I'm not looking for sympathy. My main reason for posting here is simple. I'm sure most of you did not jump into index fund immediately. Most of you probable went through a phase in which you dabbled in stock trading or individual stock picking. I'm more curious to know how most of you managed to give up that urge and started indexing only.
You can be successful in individual stock investing, but almost nobody has the key ingredients to do so:
1) Education: not even formal education, but understanding the fundamentals of business, economics, and stock markets so that you can be an informed participant. Understand how to read income statements, balance sheets, and statements of cash flow. Read about global macroeconomics and trade--understand and ponder the potential of another 2 billion middle-class market participants coming up in China and India. Understand the SEC's Edgar system, and subscribe or regularly check other filings, like debt offerings, major holders, and industry analyst events.
2) Effort: Religiously read 10Q's and 10K's, not just of companies you own or are studying, but also their competitors, customers, and suppliers. Keep abreast of business news. Devote time regularly to research, and rarely to buying or selling. (a dozen transactions in a year is a very busy year for me)

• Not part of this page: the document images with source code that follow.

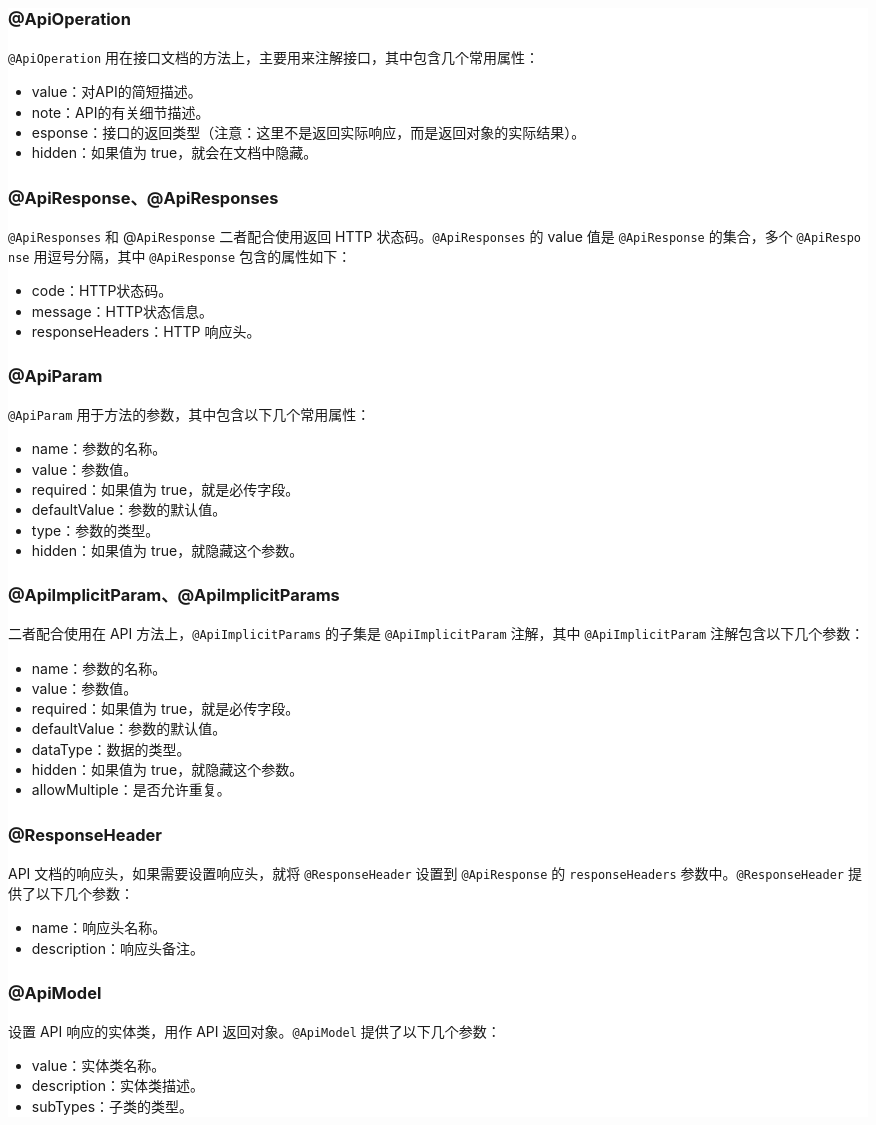 ### @ApiOperation

`@ApiOperation` 用在接口文档的方法上，主要用来注解接口，其中包含几个常用属性：

- value：对API的简短描述。
- note：API的有关细节描述。
- esponse：接口的返回类型（注意：这里不是返回实际响应，而是返回对象的实际结果）。
- hidden：如果值为 true，就会在文档中隐藏。

### @ApiResponse、@ApiResponses

`@ApiResponses` 和 @`ApiResponse` 二者配合使用返回 HTTP 状态码。`@ApiResponses` 的 value 值是 `@ApiResponse` 的集合，多个 `@ApiResponse` 用逗号分隔，其中 `@ApiResponse` 包含的属性如下：

- code：HTTP状态码。
- message：HTTP状态信息。
- responseHeaders：HTTP 响应头。

### @ApiParam

`@ApiParam` 用于方法的参数，其中包含以下几个常用属性：

- name：参数的名称。
- value：参数值。
- required：如果值为 true，就是必传字段。
- defaultValue：参数的默认值。
- type：参数的类型。
- hidden：如果值为 true，就隐藏这个参数。

### @ApiImplicitParam、@ApiImplicitParams

二者配合使用在 API 方法上，`@ApiImplicitParams` 的子集是 `@ApiImplicitParam` 注解，其中 `@ApiImplicitParam` 注解包含以下几个参数：

- name：参数的名称。
- value：参数值。
- required：如果值为 true，就是必传字段。
- defaultValue：参数的默认值。
- dataType：数据的类型。
- hidden：如果值为 true，就隐藏这个参数。
- allowMultiple：是否允许重复。

### @ResponseHeader

API 文档的响应头，如果需要设置响应头，就将 `@ResponseHeader` 设置到 `@ApiResponse` 的 `responseHeaders` 参数中。`@ResponseHeader` 提供了以下几个参数：

- name：响应头名称。
- description：响应头备注。

### @ApiModel

设置 API 响应的实体类，用作 API 返回对象。`@ApiModel` 提供了以下几个参数：

- value：实体类名称。
- description：实体类描述。
- subTypes：子类的类型。

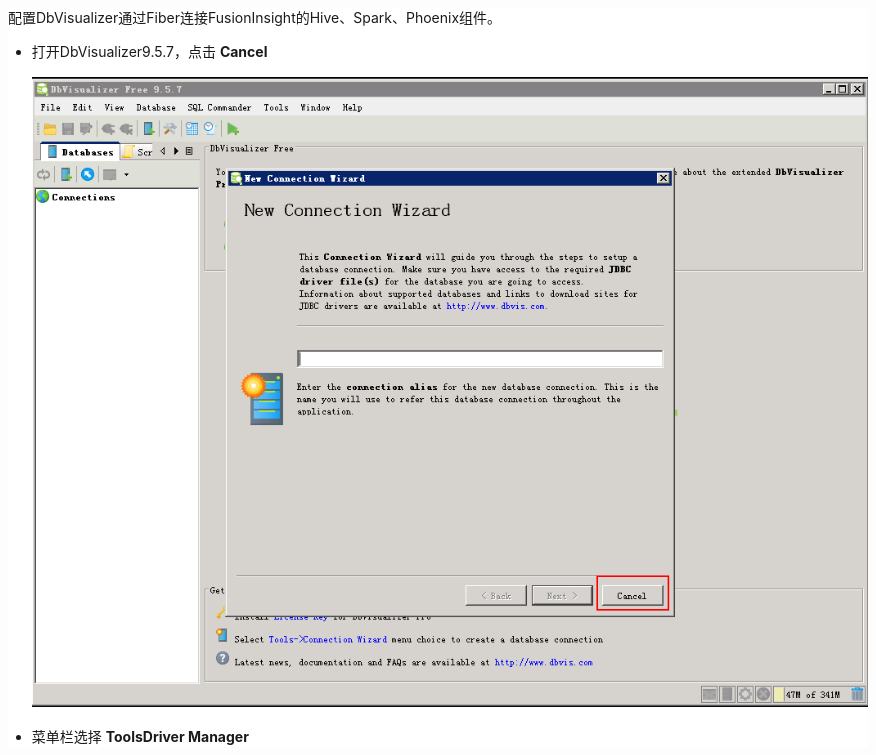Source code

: 配置DbVisualizer通过Fiber连接FusionInsight的Hive、Spark、Phoenix组件。

* 打开DbVisualizer9.5.7，点击 **Cancel**

  ![](./assets/DbVisualizer_10.0.1/image16.png)

* 菜单栏选择 **ToolsDriver Manager**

3) Discipline: Stick with the method, even if it isn't "working" this quarter or year; there are factors outside of your control. Take rote analyses and other people's recommendations with a huge grain of salt: grist for your own work, but never something to act on. Make you you thoroughly understand a situation before you act; the liquidity in the market entices you to "act now! limited time offer!" but it never is. As Warren Buffett says, there are no called strikes in the stock market.
If someone had a sure-fire key to knowing the market, and could guess right just twice in a row, they'd be the world's first trillionaire already. People have theses, and they can work more or less, but nobody can time the market perfectly. (again, once lucky, but never twice in a row)
Oh, by the way, Warren Buffett and his ilk are doing this; that's the "pack" you have to keep up with.
If this all sounds like too much, then just index and get on with your life.
The closest analogy I can give to successful stockpicking is fishing: a whole lot of time that seems nonproductive, mixed with occasional payoffs. If you don't enjoy the process: getting up at the crack of dawn, tieing flies or collecting favorite lures, weather that is cold / rainy / sweltering, days with nothing to show for it, cleaning the darn things, then you aren't cut out to be a fisherman. Everyone just wants to catch fish, and let someone else worry about the rest.
And even with all this said, my portfolio is about 50/50 indexed. It's where I park my money when the fish aren't biting. It's also my ballast--my hedge against my own limitations. While I am confident in my investing, and I hope it is the icing on the cake, I won't let it cost me everything.
Many people, recreational fishermen, might have just 10% of their assets in a "Mad Money" account. This is, essentially, a hobby: it may end up costing money versus indexing, but it keeps the person interested in investing. But in the end, I agree with a lot of comments here. You are using the language of addiction: "urge", "beating", etc. I think any kind of active investing may be quite dangerous.
Benjamin Graham, Warren Buffett's teacher and mentor, never talked about beating the market. (although he did, for long runs) rather he talked about achieving "satisfactory returns." If you can't find a point where your investments are satisfactory--where they are achieving your plan, and you are at peace with that--then you will probably be better off with them in someone else's hands. Investing isn't anything in itself. (speaking on a personal basis; of course, capitalism has a purpose) It is merely the means--a means, as there is more than one way to get there--to fund your life.